===== EXERCISE INPUT =====

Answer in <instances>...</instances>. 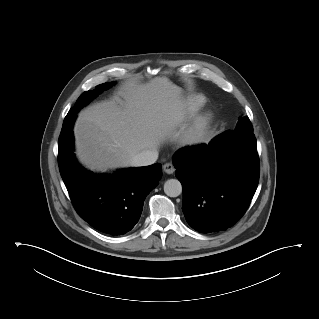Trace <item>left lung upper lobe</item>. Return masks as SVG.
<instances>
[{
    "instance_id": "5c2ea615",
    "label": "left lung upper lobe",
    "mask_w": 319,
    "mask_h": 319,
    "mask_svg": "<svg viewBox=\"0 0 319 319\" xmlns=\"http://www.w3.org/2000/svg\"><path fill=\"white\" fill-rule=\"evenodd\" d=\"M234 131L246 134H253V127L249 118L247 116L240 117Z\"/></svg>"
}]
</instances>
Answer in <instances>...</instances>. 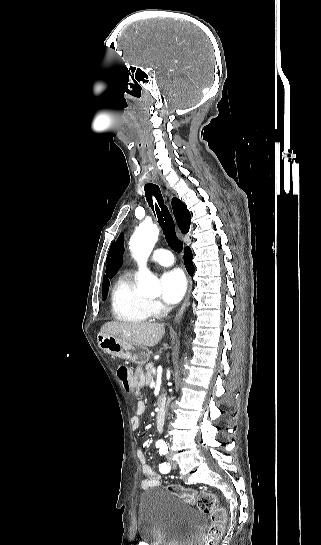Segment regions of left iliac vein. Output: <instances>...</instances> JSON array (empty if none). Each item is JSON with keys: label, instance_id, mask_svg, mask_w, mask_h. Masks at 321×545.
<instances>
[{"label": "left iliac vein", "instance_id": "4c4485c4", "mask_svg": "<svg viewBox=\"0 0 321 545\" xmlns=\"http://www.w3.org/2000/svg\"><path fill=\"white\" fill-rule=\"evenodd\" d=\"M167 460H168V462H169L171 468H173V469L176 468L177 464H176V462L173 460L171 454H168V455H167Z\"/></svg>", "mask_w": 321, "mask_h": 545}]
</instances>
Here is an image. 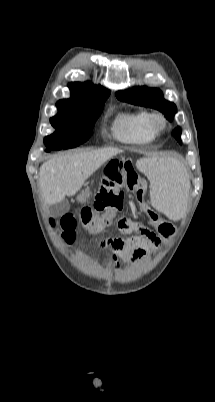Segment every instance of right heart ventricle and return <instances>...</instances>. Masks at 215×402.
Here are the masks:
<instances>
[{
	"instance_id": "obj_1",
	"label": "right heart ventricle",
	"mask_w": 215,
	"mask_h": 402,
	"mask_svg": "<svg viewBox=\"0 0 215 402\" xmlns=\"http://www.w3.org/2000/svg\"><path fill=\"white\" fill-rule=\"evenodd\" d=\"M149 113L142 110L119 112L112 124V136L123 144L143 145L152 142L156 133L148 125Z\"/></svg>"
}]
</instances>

=====
===== EXERCISE INPUT =====

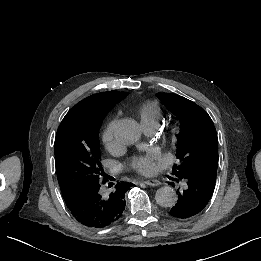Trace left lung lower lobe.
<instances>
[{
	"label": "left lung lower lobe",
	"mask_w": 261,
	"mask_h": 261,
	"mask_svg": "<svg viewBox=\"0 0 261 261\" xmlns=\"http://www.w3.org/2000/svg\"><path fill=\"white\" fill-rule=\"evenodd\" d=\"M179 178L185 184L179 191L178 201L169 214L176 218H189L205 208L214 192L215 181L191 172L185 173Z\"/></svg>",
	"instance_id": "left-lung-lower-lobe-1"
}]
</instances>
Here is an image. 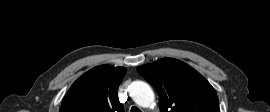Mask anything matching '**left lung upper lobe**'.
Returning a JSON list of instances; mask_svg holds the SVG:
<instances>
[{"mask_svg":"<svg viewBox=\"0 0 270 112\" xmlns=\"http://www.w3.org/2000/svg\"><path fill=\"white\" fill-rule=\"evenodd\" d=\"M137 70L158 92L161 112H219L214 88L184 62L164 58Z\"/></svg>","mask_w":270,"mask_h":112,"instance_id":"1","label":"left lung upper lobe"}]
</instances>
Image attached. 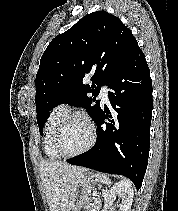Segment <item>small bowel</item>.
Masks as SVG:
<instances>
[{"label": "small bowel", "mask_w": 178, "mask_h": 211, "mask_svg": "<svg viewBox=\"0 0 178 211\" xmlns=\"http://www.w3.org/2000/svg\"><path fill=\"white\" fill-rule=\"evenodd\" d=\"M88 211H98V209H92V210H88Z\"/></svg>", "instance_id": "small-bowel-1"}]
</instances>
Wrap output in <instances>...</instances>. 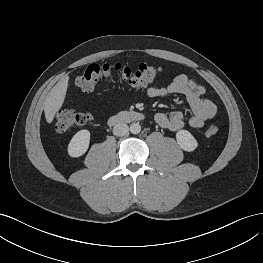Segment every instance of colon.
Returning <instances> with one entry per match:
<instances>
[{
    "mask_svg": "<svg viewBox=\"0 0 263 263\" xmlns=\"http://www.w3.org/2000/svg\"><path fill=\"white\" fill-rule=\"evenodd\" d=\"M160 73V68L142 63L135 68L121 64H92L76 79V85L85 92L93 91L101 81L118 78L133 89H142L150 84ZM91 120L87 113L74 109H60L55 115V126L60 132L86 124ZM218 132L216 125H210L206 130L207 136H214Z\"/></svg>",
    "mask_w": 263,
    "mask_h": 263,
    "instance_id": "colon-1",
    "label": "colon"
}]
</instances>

=====

**STATED EXERCISE**
Please count the lines in the records above that contain the string "path", matching case exactly, and reply with only the number.

**WRITTEN ANSWER**
7